--- Data records Enclosed Below ---

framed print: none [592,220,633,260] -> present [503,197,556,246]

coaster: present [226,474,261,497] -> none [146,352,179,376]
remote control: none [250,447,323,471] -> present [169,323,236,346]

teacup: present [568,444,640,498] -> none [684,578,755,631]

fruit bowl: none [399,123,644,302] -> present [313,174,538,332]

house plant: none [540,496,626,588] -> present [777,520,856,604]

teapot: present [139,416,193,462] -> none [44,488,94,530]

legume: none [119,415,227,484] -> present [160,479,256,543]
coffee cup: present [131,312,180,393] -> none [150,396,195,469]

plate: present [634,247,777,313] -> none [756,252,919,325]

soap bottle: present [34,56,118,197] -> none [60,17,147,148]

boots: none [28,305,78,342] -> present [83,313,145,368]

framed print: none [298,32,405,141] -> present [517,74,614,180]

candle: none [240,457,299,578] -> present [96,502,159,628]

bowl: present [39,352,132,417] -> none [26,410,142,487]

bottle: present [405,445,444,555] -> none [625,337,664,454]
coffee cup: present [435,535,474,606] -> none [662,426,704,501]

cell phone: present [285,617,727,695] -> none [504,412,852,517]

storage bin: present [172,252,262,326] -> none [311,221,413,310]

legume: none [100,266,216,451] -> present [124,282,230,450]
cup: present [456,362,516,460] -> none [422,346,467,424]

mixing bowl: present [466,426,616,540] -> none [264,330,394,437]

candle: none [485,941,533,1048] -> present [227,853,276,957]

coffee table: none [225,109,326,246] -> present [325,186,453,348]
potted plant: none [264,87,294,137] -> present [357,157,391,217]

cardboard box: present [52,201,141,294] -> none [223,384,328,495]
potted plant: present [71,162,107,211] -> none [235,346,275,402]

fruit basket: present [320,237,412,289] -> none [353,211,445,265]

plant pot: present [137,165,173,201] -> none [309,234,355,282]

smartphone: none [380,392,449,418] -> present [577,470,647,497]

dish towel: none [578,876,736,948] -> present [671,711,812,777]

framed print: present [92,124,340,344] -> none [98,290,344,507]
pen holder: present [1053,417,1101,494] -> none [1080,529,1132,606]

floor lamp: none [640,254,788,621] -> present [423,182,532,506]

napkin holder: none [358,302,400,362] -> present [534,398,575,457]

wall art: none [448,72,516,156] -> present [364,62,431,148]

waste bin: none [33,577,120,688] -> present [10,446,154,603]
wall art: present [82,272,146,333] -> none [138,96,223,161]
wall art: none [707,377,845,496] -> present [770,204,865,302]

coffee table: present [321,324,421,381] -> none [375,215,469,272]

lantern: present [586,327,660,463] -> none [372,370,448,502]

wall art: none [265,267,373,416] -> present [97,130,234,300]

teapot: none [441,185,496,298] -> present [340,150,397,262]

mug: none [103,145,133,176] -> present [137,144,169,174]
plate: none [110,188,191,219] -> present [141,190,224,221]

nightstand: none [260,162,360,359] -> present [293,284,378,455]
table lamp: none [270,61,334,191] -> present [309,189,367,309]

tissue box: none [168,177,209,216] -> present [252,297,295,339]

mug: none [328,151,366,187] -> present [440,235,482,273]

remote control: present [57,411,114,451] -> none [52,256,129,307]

--- End of Enclosed Data records ---

What to work on → What the task asks for is a word-for-word repeat of the lines above, from the first through the one containing "plant pot: present".

Answer to this problem →
framed print: none [592,220,633,260] -> present [503,197,556,246]

coaster: present [226,474,261,497] -> none [146,352,179,376]
remote control: none [250,447,323,471] -> present [169,323,236,346]

teacup: present [568,444,640,498] -> none [684,578,755,631]

fruit bowl: none [399,123,644,302] -> present [313,174,538,332]

house plant: none [540,496,626,588] -> present [777,520,856,604]

teapot: present [139,416,193,462] -> none [44,488,94,530]

legume: none [119,415,227,484] -> present [160,479,256,543]
coffee cup: present [131,312,180,393] -> none [150,396,195,469]

plate: present [634,247,777,313] -> none [756,252,919,325]

soap bottle: present [34,56,118,197] -> none [60,17,147,148]

boots: none [28,305,78,342] -> present [83,313,145,368]

framed print: none [298,32,405,141] -> present [517,74,614,180]

candle: none [240,457,299,578] -> present [96,502,159,628]

bowl: present [39,352,132,417] -> none [26,410,142,487]

bottle: present [405,445,444,555] -> none [625,337,664,454]
coffee cup: present [435,535,474,606] -> none [662,426,704,501]

cell phone: present [285,617,727,695] -> none [504,412,852,517]

storage bin: present [172,252,262,326] -> none [311,221,413,310]

legume: none [100,266,216,451] -> present [124,282,230,450]
cup: present [456,362,516,460] -> none [422,346,467,424]

mixing bowl: present [466,426,616,540] -> none [264,330,394,437]

candle: none [485,941,533,1048] -> present [227,853,276,957]

coffee table: none [225,109,326,246] -> present [325,186,453,348]
potted plant: none [264,87,294,137] -> present [357,157,391,217]

cardboard box: present [52,201,141,294] -> none [223,384,328,495]
potted plant: present [71,162,107,211] -> none [235,346,275,402]

fruit basket: present [320,237,412,289] -> none [353,211,445,265]

plant pot: present [137,165,173,201] -> none [309,234,355,282]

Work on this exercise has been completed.